[Collection entries]
------
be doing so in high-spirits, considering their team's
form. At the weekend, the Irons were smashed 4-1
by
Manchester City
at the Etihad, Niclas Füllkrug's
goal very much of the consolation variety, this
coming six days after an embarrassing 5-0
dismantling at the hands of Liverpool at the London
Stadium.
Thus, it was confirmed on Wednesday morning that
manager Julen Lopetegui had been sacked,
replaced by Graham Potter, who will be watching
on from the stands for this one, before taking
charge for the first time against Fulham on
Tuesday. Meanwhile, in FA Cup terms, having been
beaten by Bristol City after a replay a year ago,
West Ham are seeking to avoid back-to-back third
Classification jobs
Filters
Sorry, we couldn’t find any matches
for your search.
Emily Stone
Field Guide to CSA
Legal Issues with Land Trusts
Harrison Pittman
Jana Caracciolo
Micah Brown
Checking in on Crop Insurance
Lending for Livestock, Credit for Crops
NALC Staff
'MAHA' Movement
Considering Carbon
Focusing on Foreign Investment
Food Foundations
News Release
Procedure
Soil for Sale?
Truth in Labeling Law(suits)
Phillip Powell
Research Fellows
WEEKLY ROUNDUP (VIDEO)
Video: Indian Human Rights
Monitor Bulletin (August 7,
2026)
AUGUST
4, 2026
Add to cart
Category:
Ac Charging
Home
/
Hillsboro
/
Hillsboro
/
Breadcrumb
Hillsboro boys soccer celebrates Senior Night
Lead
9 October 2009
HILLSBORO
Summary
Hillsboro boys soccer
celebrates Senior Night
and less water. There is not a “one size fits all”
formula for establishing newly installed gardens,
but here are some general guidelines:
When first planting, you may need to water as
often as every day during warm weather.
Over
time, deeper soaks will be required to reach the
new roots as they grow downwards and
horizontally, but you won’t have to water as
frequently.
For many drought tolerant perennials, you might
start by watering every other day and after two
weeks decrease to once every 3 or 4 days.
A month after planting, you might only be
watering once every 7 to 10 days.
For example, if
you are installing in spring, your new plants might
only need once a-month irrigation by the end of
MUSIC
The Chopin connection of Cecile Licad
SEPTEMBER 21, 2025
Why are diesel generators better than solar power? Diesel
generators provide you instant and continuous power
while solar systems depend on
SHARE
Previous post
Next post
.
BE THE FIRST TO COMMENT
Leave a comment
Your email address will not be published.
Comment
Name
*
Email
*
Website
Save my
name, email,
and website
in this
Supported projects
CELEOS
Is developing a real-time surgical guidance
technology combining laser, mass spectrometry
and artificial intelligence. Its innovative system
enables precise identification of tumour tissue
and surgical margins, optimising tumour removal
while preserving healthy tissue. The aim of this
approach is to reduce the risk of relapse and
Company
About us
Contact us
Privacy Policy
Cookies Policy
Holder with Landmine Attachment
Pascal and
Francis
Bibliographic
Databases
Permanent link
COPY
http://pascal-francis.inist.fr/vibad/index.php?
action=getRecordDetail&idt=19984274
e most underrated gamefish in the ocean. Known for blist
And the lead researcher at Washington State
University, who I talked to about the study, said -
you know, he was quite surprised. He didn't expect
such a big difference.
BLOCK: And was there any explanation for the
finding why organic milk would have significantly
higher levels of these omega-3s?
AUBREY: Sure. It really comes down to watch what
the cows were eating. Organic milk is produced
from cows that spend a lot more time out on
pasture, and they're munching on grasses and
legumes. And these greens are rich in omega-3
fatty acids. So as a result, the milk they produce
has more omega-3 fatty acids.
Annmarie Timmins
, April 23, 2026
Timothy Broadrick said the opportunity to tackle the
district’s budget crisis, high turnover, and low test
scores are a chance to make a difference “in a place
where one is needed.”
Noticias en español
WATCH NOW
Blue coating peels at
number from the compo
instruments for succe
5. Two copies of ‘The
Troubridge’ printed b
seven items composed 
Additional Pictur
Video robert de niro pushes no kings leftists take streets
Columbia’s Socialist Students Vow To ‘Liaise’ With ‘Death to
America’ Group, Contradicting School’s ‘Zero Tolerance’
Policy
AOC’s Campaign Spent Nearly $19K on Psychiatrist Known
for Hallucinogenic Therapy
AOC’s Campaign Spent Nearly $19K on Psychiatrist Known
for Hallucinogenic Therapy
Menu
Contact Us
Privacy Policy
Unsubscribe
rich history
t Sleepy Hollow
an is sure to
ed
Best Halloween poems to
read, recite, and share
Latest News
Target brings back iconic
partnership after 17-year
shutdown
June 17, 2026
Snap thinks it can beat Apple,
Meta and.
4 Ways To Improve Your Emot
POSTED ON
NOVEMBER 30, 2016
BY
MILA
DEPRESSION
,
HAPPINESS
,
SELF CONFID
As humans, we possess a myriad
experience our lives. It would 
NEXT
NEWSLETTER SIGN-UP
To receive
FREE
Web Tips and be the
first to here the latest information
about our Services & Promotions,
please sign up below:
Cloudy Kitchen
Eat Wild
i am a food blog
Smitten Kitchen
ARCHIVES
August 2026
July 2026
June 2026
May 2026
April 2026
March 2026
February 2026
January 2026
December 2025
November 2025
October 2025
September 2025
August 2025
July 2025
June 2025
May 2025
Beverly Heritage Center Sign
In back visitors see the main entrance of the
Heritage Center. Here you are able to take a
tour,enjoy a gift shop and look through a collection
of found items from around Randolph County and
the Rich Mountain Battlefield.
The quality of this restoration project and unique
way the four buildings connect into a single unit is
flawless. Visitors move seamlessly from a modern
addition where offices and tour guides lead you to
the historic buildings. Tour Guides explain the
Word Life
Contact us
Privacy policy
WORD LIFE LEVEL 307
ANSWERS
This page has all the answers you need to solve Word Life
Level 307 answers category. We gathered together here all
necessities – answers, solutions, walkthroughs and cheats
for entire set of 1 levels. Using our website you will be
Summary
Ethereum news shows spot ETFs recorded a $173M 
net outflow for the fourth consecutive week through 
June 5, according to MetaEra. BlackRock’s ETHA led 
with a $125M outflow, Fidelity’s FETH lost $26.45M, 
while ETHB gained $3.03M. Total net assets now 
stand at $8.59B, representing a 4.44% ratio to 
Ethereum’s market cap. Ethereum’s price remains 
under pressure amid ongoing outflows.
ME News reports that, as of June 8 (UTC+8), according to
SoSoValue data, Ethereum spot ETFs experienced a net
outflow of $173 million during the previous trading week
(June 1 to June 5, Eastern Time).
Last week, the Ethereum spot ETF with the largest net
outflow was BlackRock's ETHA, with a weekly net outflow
------
### Work to complete
Please change "Graham Potter" to "a new head coach" throughout the records above, leaving every other word as it is.

### Output below
be doing so in high-spirits, considering their team's
form. At the weekend, the Irons were smashed 4-1
by
Manchester City
at the Etihad, Niclas Füllkrug's
goal very much of the consolation variety, this
coming six days after an embarrassing 5-0
dismantling at the hands of Liverpool at the London
Stadium.
Thus, it was confirmed on Wednesday morning that
manager Julen Lopetegui had been sacked,
replaced by a new head coach, who will be watching
on from the stands for this one, before taking
charge for the first time against Fulham on
Tuesday. Meanwhile, in FA Cup terms, having been
beaten by Bristol City after a replay a year ago,
West Ham are seeking to avoid back-to-back third
Classification jobs
Filters
Sorry, we couldn’t find any matches
for your search.
Emily Stone
Field Guide to CSA
Legal Issues with Land Trusts
Harrison Pittman
Jana Caracciolo
Micah Brown
Checking in on Crop Insurance
Lending for Livestock, Credit for Crops
NALC Staff
'MAHA' Movement
Considering Carbon
Focusing on Foreign Investment
Food Foundations
News Release
Procedure
Soil for Sale?
Truth in Labeling Law(suits)
Phillip Powell
Research Fellows
WEEKLY ROUNDUP (VIDEO)
Video: Indian Human Rights
Monitor Bulletin (August 7,
2026)
AUGUST
4, 2026
Add to cart
Category:
Ac Charging
Home
/
Hillsboro
/
Hillsboro
/
Breadcrumb
Hillsboro boys soccer celebrates Senior Night
Lead
9 October 2009
HILLSBORO
Summary
Hillsboro boys soccer
celebrates Senior Night
and less water. There is not a “one size fits all”
formula for establishing newly installed gardens,
but here are some general guidelines:
When first planting, you may need to water as
often as every day during warm weather.
Over
time, deeper soaks will be required to reach the
new roots as they grow downwards and
horizontally, but you won’t have to water as
frequently.
For many drought tolerant perennials, you might
start by watering every other day and after two
weeks decrease to once every 3 or 4 days.
A month after planting, you might only be
watering once every 7 to 10 days.
For example, if
you are installing in spring, your new plants might
only need once a-month irrigation by the end of
MUSIC
The Chopin connection of Cecile Licad
SEPTEMBER 21, 2025
Why are diesel generators better than solar power? Diesel
generators provide you instant and continuous power
while solar systems depend on
SHARE
Previous post
Next post
.
BE THE FIRST TO COMMENT
Leave a comment
Your email address will not be published.
Comment
Name
*
Email
*
Website
Save my
name, email,
and website
in this
Supported projects
CELEOS
Is developing a real-time surgical guidance
technology combining laser, mass spectrometry
and artificial intelligence. Its innovative system
enables precise identification of tumour tissue
and surgical margins, optimising tumour removal
while preserving healthy tissue. The aim of this
approach is to reduce the risk of relapse and
Company
About us
Contact us
Privacy Policy
Cookies Policy
Holder with Landmine Attachment
Pascal and
Francis
Bibliographic
Databases
Permanent link
COPY
http://pascal-francis.inist.fr/vibad/index.php?
action=getRecordDetail&idt=19984274
e most underrated gamefish in the ocean. Known for blist
And the lead researcher at Washington State
University, who I talked to about the study, said -
you know, he was quite surprised. He didn't expect
such a big difference.
BLOCK: And was there any explanation for the
finding why organic milk would have significantly
higher levels of these omega-3s?
AUBREY: Sure. It really comes down to watch what
the cows were eating. Organic milk is produced
from cows that spend a lot more time out on
pasture, and they're munching on grasses and
legumes. And these greens are rich in omega-3
fatty acids. So as a result, the milk they produce
has more omega-3 fatty acids.
Annmarie Timmins
, April 23, 2026
Timothy Broadrick said the opportunity to tackle the
district’s budget crisis, high turnover, and low test
scores are a chance to make a difference “in a place
where one is needed.”
Noticias en español
WATCH NOW
Blue coating peels at
number from the compo
instruments for succe
5. Two copies of ‘The
Troubridge’ printed b
seven items composed 
Additional Pictur
Video robert de niro pushes no kings leftists take streets
Columbia’s Socialist Students Vow To ‘Liaise’ With ‘Death to
America’ Group, Contradicting School’s ‘Zero Tolerance’
Policy
AOC’s Campaign Spent Nearly $19K on Psychiatrist Known
for Hallucinogenic Therapy
AOC’s Campaign Spent Nearly $19K on Psychiatrist Known
for Hallucinogenic Therapy
Menu
Contact Us
Privacy Policy
Unsubscribe
rich history
t Sleepy Hollow
an is sure to
ed
Best Halloween poems to
read, recite, and share
Latest News
Target brings back iconic
partnership after 17-year
shutdown
June 17, 2026
Snap thinks it can beat Apple,
Meta and.
4 Ways To Improve Your Emot
POSTED ON
NOVEMBER 30, 2016
BY
MILA
DEPRESSION
,
HAPPINESS
,
SELF CONFID
As humans, we possess a myriad
experience our lives. It would 
NEXT
NEWSLETTER SIGN-UP
To receive
FREE
Web Tips and be the
first to here the latest information
about our Services & Promotions,
please sign up below:
Cloudy Kitchen
Eat Wild
i am a food blog
Smitten Kitchen
ARCHIVES
August 2026
July 2026
June 2026
May 2026
April 2026
March 2026
February 2026
January 2026
December 2025
November 2025
October 2025
September 2025
August 2025
July 2025
June 2025
May 2025
Beverly Heritage Center Sign
In back visitors see the main entrance of the
Heritage Center. Here you are able to take a
tour,enjoy a gift shop and look through a collection
of found items from around Randolph County and
the Rich Mountain Battlefield.
The quality of this restoration project and unique
way the four buildings connect into a single unit is
flawless. Visitors move seamlessly from a modern
addition where offices and tour guides lead you to
the historic buildings. Tour Guides explain the
Word Life
Contact us
Privacy policy
WORD LIFE LEVEL 307
ANSWERS
This page has all the answers you need to solve Word Life
Level 307 answers category. We gathered together here all
necessities – answers, solutions, walkthroughs and cheats
for entire set of 1 levels. Using our website you will be
Summary
Ethereum news shows spot ETFs recorded a $173M 
net outflow for the fourth consecutive week through 
June 5, according to MetaEra. BlackRock’s ETHA led 
with a $125M outflow, Fidelity’s FETH lost $26.45M, 
while ETHB gained $3.03M. Total net assets now 
stand at $8.59B, representing a 4.44% ratio to 
Ethereum’s market cap. Ethereum’s price remains 
under pressure amid ongoing outflows.
ME News reports that, as of June 8 (UTC+8), according to
SoSoValue data, Ethereum spot ETFs experienced a net
outflow of $173 million during the previous trading week
(June 1 to June 5, Eastern Time).
Last week, the Ethereum spot ETF with the largest net
outflow was BlackRock's ETHA, with a weekly net outflow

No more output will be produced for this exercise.